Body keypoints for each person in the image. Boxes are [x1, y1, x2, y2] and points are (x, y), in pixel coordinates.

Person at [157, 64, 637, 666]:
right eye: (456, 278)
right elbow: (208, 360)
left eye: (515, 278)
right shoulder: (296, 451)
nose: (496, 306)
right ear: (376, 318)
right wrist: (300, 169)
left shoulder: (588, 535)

- - - -

## Work request
All of the data above should be reproduced verbatim.

## Response box
Body keypoints for each person in the image. Boxes are [x1, y1, x2, y2] and points are (x, y), in pixel coordinates.

Person at [157, 64, 637, 666]:
right eye: (456, 278)
right elbow: (208, 360)
left eye: (515, 278)
right shoulder: (296, 451)
nose: (496, 306)
right ear: (376, 318)
right wrist: (300, 169)
left shoulder: (588, 535)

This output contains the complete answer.